Metacognitive strategies may be defined as cognitions that learners employ to plan, monitor, and evaluate their learning process in order to achieve specific learning goals. The extent to which students use these strategies is dependent on both personal variables and characteristics of the learning environment that either foster or hinder it (e.g. Winne, 2001). Among individual characteristics potentially associated with metacognitive strategy use, specific motivational beliefs have not been extensively explored. From an environmental point of view, while teachers can directly instruct students in metacognitive strategies, teaching practices that create a supportive learning environment also play an important role (e.g., Otto, 2012). Overall, exploring the predictors of metacognitive strategy use requires attention to the complex interplay between environmental factors and individual psychological characteristics.

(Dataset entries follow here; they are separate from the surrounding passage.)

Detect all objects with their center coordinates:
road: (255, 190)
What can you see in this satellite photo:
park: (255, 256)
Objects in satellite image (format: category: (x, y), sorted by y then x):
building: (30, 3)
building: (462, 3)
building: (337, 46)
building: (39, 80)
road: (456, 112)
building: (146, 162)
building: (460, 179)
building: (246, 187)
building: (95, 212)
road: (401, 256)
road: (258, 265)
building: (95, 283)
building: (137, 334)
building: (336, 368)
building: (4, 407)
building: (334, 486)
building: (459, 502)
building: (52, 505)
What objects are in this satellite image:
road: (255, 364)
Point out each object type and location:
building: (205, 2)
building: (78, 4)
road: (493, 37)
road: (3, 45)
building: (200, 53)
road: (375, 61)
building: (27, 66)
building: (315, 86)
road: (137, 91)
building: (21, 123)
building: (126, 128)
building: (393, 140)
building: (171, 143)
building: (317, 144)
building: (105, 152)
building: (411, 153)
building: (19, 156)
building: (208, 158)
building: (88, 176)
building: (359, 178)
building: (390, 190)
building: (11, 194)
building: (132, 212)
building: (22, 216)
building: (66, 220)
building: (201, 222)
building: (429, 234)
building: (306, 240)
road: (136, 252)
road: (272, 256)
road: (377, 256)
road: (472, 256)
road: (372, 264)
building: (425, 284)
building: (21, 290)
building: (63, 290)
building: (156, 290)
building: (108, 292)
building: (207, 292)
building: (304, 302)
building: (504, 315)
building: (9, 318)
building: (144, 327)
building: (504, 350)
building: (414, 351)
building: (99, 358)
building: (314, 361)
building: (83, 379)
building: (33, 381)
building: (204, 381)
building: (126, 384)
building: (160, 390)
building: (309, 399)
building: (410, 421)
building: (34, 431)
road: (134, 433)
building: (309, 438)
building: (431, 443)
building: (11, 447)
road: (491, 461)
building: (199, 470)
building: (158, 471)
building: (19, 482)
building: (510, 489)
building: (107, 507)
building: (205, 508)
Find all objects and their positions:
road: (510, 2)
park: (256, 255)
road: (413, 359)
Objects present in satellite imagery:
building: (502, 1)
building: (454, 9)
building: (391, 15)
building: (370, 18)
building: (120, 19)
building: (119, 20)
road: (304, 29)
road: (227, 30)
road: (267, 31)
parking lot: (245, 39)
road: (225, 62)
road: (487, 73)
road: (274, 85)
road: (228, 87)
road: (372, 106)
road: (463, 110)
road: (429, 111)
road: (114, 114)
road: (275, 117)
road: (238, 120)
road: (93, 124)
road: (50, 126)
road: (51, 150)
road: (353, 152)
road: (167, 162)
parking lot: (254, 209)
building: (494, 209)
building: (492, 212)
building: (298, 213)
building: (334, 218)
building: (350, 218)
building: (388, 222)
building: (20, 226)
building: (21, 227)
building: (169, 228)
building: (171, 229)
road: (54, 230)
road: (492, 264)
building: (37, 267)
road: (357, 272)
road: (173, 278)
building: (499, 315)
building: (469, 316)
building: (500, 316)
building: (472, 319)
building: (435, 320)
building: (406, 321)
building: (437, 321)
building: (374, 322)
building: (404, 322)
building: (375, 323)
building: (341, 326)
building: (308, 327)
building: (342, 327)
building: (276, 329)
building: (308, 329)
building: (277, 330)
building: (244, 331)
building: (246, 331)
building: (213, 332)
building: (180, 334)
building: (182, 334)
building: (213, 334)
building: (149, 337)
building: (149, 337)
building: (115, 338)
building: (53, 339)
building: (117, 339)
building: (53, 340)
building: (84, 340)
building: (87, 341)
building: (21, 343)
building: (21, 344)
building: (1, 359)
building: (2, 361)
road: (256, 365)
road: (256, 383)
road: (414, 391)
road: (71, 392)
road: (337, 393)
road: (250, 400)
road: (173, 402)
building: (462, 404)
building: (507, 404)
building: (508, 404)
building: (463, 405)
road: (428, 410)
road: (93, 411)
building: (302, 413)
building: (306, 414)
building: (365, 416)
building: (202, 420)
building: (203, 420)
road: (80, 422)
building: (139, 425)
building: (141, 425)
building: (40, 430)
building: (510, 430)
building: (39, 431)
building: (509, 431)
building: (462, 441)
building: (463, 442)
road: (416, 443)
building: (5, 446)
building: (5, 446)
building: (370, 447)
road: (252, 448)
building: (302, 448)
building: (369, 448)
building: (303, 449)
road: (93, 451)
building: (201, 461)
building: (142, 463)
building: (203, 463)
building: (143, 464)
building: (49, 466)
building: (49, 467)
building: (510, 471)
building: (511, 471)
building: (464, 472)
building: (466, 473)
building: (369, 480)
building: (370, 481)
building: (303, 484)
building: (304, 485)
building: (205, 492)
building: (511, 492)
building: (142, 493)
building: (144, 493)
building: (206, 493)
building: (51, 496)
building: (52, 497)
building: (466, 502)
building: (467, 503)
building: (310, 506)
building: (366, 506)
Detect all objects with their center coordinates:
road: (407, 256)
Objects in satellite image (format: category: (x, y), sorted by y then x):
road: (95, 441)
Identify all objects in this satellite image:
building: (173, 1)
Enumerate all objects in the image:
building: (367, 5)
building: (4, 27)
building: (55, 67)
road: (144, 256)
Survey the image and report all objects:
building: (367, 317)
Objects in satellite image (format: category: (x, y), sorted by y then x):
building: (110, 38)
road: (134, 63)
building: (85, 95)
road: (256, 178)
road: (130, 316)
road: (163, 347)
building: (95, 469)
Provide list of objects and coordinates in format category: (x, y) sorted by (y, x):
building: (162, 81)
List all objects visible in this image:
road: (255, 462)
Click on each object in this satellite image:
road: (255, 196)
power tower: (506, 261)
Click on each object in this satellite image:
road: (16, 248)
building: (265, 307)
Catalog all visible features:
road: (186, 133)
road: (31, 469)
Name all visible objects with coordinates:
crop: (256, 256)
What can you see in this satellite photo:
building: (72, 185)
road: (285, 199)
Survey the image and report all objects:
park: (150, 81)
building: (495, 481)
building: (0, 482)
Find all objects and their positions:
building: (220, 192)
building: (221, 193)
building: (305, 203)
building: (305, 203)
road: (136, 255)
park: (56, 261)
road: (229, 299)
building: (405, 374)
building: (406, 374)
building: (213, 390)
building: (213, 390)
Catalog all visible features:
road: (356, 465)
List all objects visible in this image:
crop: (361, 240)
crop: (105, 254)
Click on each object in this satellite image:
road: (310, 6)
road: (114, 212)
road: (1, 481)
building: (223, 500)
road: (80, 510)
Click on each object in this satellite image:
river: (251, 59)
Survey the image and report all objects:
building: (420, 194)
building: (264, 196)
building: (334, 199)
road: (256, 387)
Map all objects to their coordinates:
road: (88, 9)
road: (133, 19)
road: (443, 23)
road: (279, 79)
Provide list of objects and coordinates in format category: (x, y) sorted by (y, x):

The objective of this study was to identify factors predicting the use of metacognitive strategies in learning mathematics among first-year high school students in Lithuania. Specifically, we examined whether students’ motivational beliefs and perceived quality of teaching uniquely contribute to the variation in metacognitive strategy use. Metacognitive strategy use was operationalized as cognitions used by learners during each of the four phases of self-regulated learning, postulated by Pintrich (2000): planning, monitoring, control and evaluation. The sample comprised of 1487 first-year high school students (43.4 % boys, 55.9 % girls, 0.7 % other; mean age = 14.88, SD = 0.34) from 24 public schools located in cities (41.8 % of the study sample), towns (42.5 %) and rural areas (15.7 %) throughout Lithuania.

To measure motivational beliefs of studying math from the perspective of expectancy-value theory (Eccles et al., 1983), we assessed expectancies for success (6 items), three dimensions of values (interest value (7 items), utility value (11 items) and attainment value (6 items)) and four dimensions of cost (effort cost (3 items), opportunity cost (5 items), psychological cost (5 items) and emotional cost (5 items). Further, students reported on several aspects of perceived teaching, including cognitive activation (5 items), instructional guidance (5 items) and psychological control (7 items). Prior achievement was obtained from standardized test results provided by school. Metacognitive strategy use was measured as a single construct with 13 items.

Hierarchical regression analysis was conducted with sociodemographic characteristics and prior math achievement entered in the first step, motivational beliefs in the second, and perceived teaching variables in the last. Each step showed a significant change in R², with the final model explaining nearly 39% of the variation in metacognitive strategy use. Student gender from background variables, expectancies for success, all three aspects of value, and effort cost from motivational variables, and cognitive activation from teaching variables were significant predictors in the final regression model, while prior achievement, other facets of cost, teacher psychological control and instructional guidance were not. Overall, the findings show that both motivational characteristics and perceived teaching add substantially to the understanding of high school students’ metacognitive strategy use while learning math.

Keywords: Metacognitive strategies, motivational beliefs, perceived teaching, high school.